The researchers mathematically defined boundary roughness by the Holder exponent, H. The boundary is perfectly smooth at H = 1. The researchers identified the critical value at which the phase transition occurs at H = ½, the point at which the roughness of the fluctuating boundary equals the roughness of the fluctuating quantity. They found that, when H > ½ (smoother boundary), the probability density for finding the "first passage" of the fluctuating quantity through the fluctuating boundary is a continuous function. That is, the probability is never zero and never infinity, but always somewhere in between. When H < ½ (rougher boundary), the opposite abruptly occurs: the probability density is everywhere either zero or infinity. In mathematical terms, it ceases to be a function and becomes divergent.

Although the finding of a phase transition at H = ½ is a general finding that can be applied to many areas, it is particularly relevant in the case of neural coding. Previous research in neural coding has shown that, when H = ½, a neuron's input voltage is uncorrelated yet precisely balanced; in other words, it is white noise.

"If you plot the fluctuating voltage of the neural membrane as a function of time, it has a value of H = ½," Magnasco said. "What our calculation shows is that, at least mathematically, the trajectory with the smallest H always wins—when the walker has the lowest H, then it can always overtake the boundary, while when it is the boundary with the smallest H then when the walker starts from behind it has zero chances of catching up—until the boundary reverses on itself and turns back down."

This significance of H = ½ in neural coding led the researchers to realize that the phase transition at this value defines a sharp boundary between rate codes (which occur with a smoother boundary, when H > ½) and temporal codes (which occur with a rougher boundary, when H < ½).

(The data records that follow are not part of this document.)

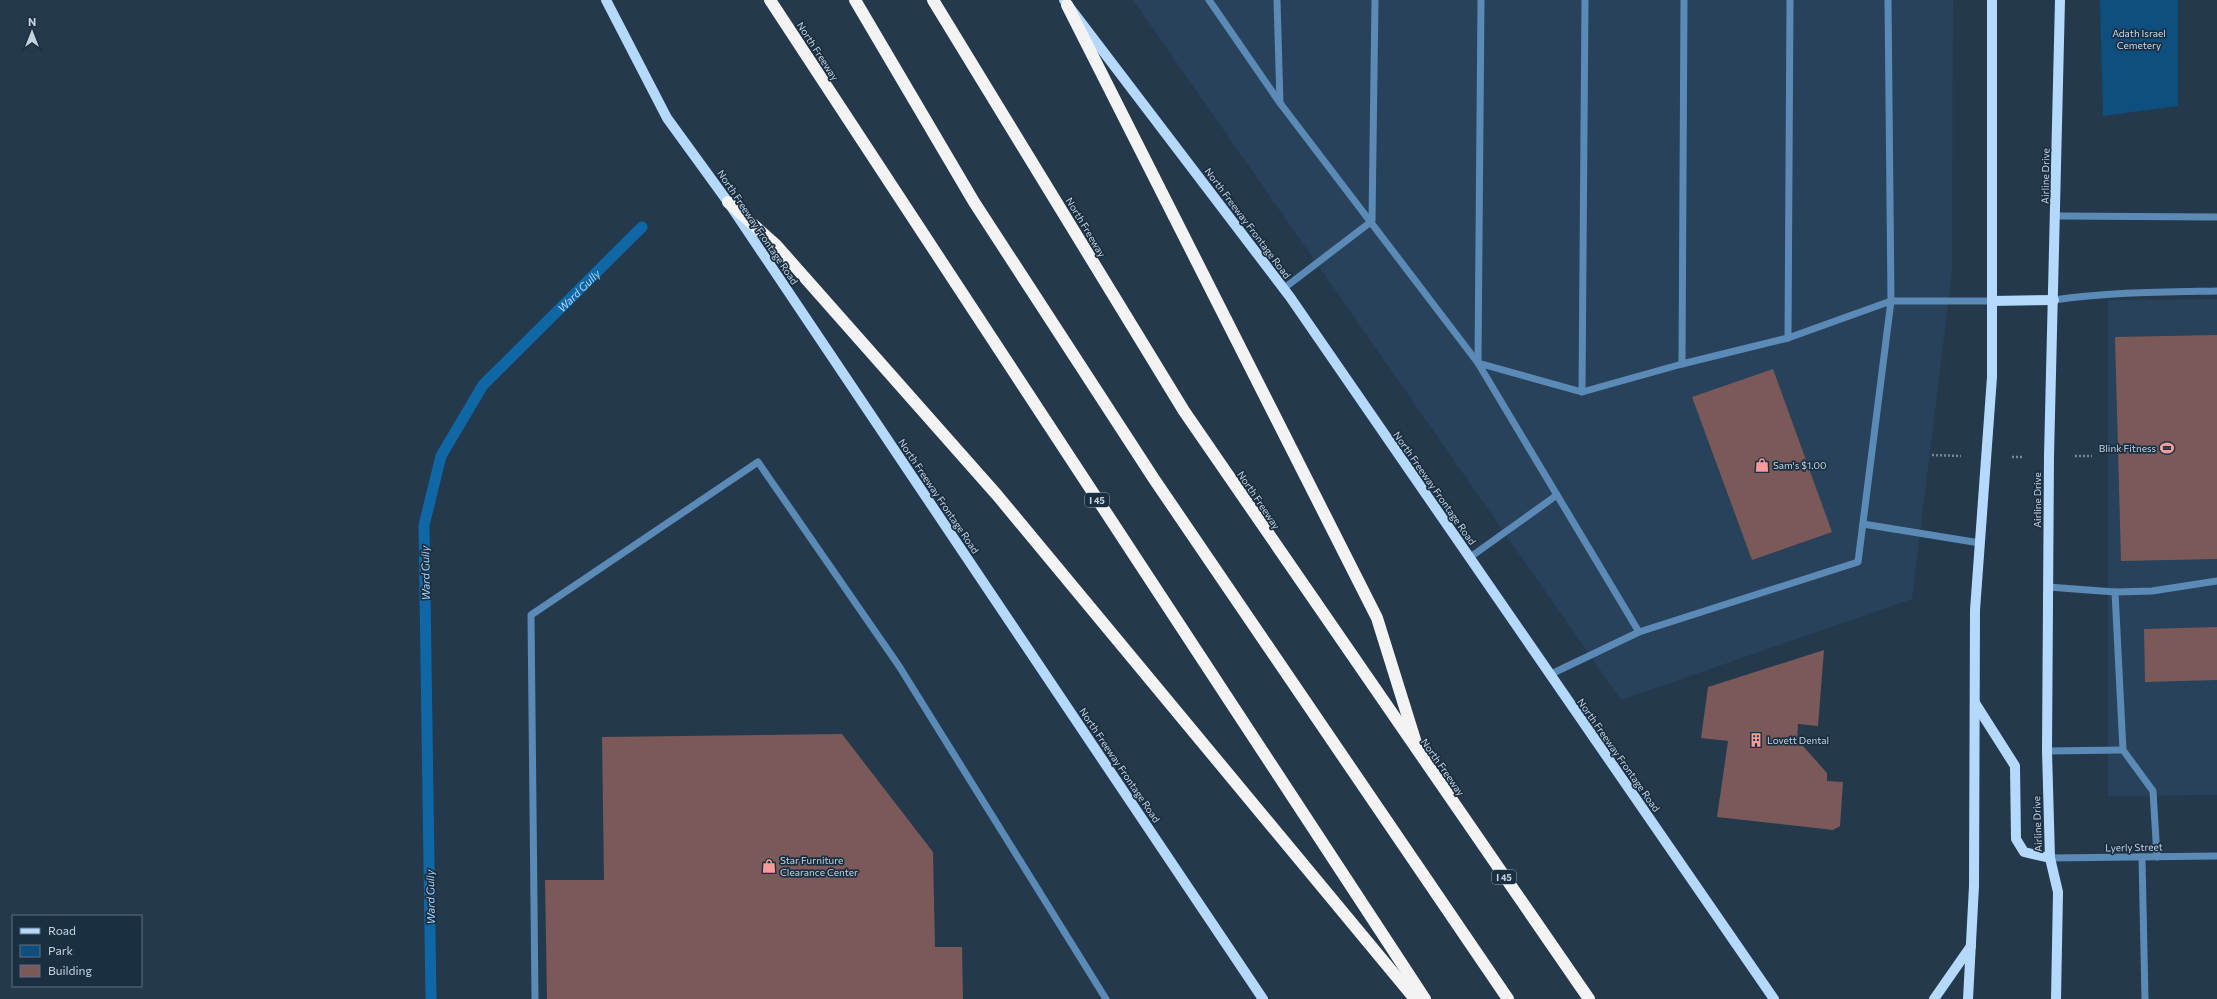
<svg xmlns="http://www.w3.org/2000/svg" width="2217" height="999" viewBox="0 0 2217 999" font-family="Commissioner,sans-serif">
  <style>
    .built { fill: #27425a }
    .green { fill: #0e4f7f }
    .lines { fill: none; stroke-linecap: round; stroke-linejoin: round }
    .stream { stroke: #1067a6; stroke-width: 11 }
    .building { fill: #7a5958 }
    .path { stroke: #778898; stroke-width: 2.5; stroke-dasharray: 2 2; stroke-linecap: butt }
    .minor { stroke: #5b8ab6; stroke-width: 7 }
    .major { stroke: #b4d9fc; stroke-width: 10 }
    .highway { stroke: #f3f3f3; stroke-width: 12 }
    .labels { text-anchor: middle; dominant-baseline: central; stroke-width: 3.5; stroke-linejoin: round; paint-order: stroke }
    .shield { fill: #1a2f42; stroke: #92a2b0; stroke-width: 1 }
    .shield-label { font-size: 9px; font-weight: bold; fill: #c6d3df }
    .park-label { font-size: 10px; fill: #c8daec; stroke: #1a2f42 }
    .street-label { font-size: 10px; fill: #c6d3df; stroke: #1a2f42 }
    .poi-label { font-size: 10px; fill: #c6d3df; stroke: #1a2f42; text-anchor: start }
    .water-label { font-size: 11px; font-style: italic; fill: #afd4f7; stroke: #1a2f42 }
  </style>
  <rect width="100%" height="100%" fill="#24394c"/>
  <g class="built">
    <polygon points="1133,0 1953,0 1952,272 1912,599 1621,700"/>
    <polygon points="2217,299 2217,795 2108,796 2108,300"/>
  </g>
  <polygon class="green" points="2100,0 2178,0 2178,106 2103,116"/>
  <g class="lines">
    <path class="stream" id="s1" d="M431,999L424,525L441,456L483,385L642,227"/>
  </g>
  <g class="building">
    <polygon points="2217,335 2217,559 2121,561 2115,337"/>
    <polygon points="1773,369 1832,532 1752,560 1692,397"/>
    <polygon points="2217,627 2217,680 2145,682 2144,629"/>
    <polygon points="1824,650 1818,726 1798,724 1797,745 1803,746 1827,773 1827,781 1843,782 1840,826 1833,830 1717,817 1728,741 1701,738 1708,687"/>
    <polygon points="842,734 933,852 935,947 962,947 963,999 547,999 545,880 604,880 602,737"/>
  </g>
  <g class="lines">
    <g class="path">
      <polyline points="1932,455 1961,456"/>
      <polyline points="2075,456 2092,456"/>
      <polyline points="2012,457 2023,457"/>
    </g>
    <g class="minor">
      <polyline points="1209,0 1280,103 1478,363 1639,632"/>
      <polyline points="1277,0 1280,103"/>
      <polyline points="2056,216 2217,217"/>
      <polyline points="1283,289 1372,221 1375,0"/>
      <path d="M2054,300C2108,292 2162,292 2217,291"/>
      <polyline points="1788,338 1790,0"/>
      <polyline points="1478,362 1481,0"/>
      <polyline points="1478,363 1582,392 1682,364 1788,338 1891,301 1992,301"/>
      <polyline points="1682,364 1684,0"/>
      <polyline points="1582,392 1585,0"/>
      <polyline points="1863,524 1980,543"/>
      <polyline points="1469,558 1557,495"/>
      <polyline points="2048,587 2115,592 2123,750 2153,791 2157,857"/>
      <polyline points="2115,592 2152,591 2217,581"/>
      <polyline points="1549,675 1639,632 1858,562 1891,301 1888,0"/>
      <polyline points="2047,751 2123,750"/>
      <polyline points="2142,857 2145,999"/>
      <polyline points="2050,858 2217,856"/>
      <polyline points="535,999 531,615 758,462 899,666 1106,999"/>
    </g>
    <g class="major">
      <polyline points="606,0 667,118 728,202 1263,999"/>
      <polyline points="1064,0 1290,297 1774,999"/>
      <polyline points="1992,301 2054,300"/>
      <polyline points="1975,703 2015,766 2016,839 2024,852 2050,858"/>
      <polyline points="1934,999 1971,946"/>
      <polyline points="1968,999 1974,886 1975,610 1992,377 1992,0"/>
      <polyline points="2056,999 2058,892 2050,858 2047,751 2049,456 2060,0"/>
    </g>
    <g class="highway">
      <polyline points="770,0 1425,999"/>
      <polyline points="855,0 974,202 1154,479 1508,999"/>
      <polyline points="933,0 1184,411 1589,999"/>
      <polyline points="1067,5 1377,618 1416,743"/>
      <polyline points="728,202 776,245 997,495 1415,999"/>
    </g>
  </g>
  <defs>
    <symbol id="stadium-bare" viewBox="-9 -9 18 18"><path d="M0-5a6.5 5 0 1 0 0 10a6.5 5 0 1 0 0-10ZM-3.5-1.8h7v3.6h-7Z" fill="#f59b9a" stroke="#1a2f42" stroke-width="2.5" paint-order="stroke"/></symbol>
    <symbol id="shop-bare" viewBox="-9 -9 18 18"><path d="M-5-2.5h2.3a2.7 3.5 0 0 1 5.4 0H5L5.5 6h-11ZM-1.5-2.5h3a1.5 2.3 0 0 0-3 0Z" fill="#f59b9a" stroke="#1a2f42" stroke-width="2.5" paint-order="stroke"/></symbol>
    <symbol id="building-bare" viewBox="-9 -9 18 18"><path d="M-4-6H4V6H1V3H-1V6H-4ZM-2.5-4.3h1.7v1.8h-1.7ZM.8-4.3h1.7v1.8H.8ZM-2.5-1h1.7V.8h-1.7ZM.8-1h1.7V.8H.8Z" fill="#f59b9a" stroke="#1a2f42" stroke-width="2.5" paint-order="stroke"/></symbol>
  </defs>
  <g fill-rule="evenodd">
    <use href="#stadium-bare" x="2157" y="438" width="20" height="20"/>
    <use href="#shop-bare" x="1752" y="455" width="20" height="20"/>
    <use href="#building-bare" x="1746" y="730" width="20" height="20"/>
    <use href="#shop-bare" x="759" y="856" width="20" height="20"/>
  </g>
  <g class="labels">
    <g class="shield">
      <rect x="1085" y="493" width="24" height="14" rx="3"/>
      <rect x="1492" y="870" width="24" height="14" rx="3"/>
    </g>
    <g class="shield-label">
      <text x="1097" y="500">I 45</text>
      <text x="1504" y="877">I 45</text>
    </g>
    <g class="park-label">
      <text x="2139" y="33">Adath Israel<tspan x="2139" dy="12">Cemetery</tspan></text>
    </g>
    <g class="street-label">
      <text transform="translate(818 51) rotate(57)">North Freeway</text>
      <text transform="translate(2045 176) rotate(-89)">Airline Drive</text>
      <text transform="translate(1248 223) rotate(53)">North Freeway Frontage Road</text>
      <text transform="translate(758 227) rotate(56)">North Freeway Frontage Road</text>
      <text transform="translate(1086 227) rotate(59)">North Freeway</text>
      <text transform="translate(1435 488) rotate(55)">North Freeway Frontage Road</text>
      <text transform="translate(939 496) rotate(56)">North Freeway Frontage Road</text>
      <text transform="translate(1259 500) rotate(56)">North Freeway</text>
      <text transform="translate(2037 500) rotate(-90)">Airline Drive</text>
      <text transform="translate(1619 755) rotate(55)">North Freeway Frontage Road</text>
      <text transform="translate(1120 765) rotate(56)">North Freeway Frontage Road</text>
      <text transform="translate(1443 767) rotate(55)">North Freeway</text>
      <text transform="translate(2037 824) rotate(-92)">Airline Drive</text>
      <text transform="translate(2134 847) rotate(-1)">Lyerly Street</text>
    </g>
    <g class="poi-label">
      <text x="2156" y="448" text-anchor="end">Blink Fitness</text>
      <text x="1773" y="465">Sam's $1.00</text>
      <text x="1767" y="740">Lovett Dental</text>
      <text x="780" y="860">Star Furniture<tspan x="780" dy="12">Clearance Center</tspan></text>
    </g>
    <g class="water-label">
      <text stroke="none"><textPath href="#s1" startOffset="762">Ward Gully</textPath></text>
      <text transform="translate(425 573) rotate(-91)">Ward Gully</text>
      <text transform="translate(430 897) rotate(-91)">Ward Gully</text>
    </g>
  </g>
  <rect x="12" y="915" width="130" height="72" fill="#1a2f42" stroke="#5f7181"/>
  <rect x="20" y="928" width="20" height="6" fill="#b4d9fc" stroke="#5f7181"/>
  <text x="48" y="935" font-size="12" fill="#c6d3df">Road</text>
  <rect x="20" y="945" width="20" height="12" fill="#0e4f7f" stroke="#5f7181"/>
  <text x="48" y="955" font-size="12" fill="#c6d3df">Park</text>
  <rect x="20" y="965" width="20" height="12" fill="#7a5958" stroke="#5f7181"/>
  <text x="48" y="975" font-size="12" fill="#c6d3df">Building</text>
  <g transform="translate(32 32)" stroke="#1a2f42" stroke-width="3" paint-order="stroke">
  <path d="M0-3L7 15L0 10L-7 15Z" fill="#c6d3df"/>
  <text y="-6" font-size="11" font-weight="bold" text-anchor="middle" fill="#c6d3df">N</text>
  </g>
</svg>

An individual neuron can switch back and forth between rate coding and temporal coding depending on its input characteristics and the threshold boundary roughness. Temporal codes in particular are thought to play an important role in early auditory coding and motor coding.

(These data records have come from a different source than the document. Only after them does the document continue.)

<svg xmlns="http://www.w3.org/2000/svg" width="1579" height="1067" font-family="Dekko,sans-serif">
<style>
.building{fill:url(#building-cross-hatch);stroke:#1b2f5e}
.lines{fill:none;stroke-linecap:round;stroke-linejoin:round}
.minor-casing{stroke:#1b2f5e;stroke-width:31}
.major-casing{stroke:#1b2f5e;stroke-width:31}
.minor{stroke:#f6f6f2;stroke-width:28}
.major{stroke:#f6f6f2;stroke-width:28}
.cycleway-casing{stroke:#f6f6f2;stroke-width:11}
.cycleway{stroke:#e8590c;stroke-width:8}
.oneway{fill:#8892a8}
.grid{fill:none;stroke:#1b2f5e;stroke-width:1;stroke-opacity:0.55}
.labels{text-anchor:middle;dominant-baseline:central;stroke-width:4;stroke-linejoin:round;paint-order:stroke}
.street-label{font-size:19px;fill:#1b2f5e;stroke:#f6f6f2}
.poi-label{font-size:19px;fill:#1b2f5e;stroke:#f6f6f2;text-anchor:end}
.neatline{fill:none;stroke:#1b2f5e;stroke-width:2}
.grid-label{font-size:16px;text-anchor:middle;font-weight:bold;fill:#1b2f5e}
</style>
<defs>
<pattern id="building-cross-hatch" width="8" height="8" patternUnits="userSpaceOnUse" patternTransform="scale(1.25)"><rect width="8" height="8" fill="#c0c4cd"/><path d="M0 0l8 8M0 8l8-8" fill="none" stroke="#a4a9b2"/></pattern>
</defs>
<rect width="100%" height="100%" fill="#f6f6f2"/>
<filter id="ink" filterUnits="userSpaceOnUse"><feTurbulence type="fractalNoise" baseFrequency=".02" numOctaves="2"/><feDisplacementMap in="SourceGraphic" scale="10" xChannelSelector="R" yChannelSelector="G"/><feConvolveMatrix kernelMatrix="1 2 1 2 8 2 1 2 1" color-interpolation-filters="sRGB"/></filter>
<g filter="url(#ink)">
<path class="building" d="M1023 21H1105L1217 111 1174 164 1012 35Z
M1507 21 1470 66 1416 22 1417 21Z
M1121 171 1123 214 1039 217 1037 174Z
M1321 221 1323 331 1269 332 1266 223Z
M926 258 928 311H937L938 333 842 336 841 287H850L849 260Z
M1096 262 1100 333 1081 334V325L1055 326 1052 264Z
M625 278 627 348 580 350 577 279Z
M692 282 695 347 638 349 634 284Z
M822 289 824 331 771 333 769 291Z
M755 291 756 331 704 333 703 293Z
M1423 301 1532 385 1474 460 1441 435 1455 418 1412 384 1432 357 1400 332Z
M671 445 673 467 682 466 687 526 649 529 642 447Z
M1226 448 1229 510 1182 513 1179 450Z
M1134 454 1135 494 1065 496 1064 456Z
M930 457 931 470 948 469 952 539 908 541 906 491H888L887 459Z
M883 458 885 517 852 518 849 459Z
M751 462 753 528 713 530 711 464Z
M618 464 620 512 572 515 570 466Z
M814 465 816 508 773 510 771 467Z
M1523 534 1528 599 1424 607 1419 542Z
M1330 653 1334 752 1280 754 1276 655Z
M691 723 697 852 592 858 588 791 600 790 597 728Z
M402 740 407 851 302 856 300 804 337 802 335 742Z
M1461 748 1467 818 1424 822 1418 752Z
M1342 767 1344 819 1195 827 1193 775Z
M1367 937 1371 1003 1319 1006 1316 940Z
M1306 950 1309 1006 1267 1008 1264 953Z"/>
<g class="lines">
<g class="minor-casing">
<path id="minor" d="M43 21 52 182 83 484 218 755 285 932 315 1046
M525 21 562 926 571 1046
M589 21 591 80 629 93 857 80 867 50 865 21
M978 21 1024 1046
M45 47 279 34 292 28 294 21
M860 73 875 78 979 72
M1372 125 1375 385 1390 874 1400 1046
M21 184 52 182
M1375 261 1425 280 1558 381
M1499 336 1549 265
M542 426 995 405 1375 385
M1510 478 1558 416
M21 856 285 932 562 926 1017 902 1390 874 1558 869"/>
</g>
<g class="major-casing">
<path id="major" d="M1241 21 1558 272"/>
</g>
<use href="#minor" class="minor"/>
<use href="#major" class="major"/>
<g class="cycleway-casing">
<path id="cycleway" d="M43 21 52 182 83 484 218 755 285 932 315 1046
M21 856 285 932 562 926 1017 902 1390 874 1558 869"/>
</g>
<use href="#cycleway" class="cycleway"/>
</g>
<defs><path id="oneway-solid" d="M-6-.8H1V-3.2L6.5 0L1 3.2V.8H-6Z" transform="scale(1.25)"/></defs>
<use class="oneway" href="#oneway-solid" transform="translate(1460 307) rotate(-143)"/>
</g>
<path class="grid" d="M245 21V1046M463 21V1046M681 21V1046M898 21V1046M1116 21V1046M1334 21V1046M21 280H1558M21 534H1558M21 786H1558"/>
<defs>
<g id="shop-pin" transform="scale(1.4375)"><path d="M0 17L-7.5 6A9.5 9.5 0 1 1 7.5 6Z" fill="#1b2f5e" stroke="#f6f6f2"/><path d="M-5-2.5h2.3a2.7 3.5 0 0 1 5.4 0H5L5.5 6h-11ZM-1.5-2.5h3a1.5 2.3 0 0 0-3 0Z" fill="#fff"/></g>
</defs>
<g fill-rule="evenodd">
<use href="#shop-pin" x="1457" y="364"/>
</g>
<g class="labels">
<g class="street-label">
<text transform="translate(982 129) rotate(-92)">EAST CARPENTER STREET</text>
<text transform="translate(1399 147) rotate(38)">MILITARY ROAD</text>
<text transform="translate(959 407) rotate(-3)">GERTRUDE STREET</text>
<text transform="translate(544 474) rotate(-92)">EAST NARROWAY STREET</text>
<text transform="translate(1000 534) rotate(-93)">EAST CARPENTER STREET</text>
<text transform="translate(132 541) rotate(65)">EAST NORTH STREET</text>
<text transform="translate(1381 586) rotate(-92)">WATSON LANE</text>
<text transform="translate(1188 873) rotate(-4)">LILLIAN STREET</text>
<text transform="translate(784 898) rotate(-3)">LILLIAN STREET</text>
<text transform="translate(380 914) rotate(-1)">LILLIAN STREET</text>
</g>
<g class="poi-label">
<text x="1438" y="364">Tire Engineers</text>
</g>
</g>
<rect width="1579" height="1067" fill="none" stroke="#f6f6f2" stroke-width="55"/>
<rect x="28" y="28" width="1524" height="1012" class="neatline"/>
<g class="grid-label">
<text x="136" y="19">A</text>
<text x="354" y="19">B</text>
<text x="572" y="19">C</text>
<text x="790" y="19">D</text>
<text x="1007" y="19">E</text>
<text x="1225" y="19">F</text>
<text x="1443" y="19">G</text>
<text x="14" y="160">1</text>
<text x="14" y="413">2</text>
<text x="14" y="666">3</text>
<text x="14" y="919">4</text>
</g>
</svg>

Because the first passage problem appears in many situations, the discovery of the phase transition may have implications for diverse areas such as voltages in electrical circuits, prices of commodities in markets, the variables describing the severity of a disease, the time-to-failure of a device, game theory problems, and biological species extinction probabilities, among others.

In the future, the researchers want to further investigate the implications of boundary roughness.

"We want to understand if there is a single 'timing' regime or whether there are multiple regimes for different H < ½," Magnasco said. "We also are carrying out simulations in large networks to learn how the effective value of H observed by any given neuron depends as a function of network organization."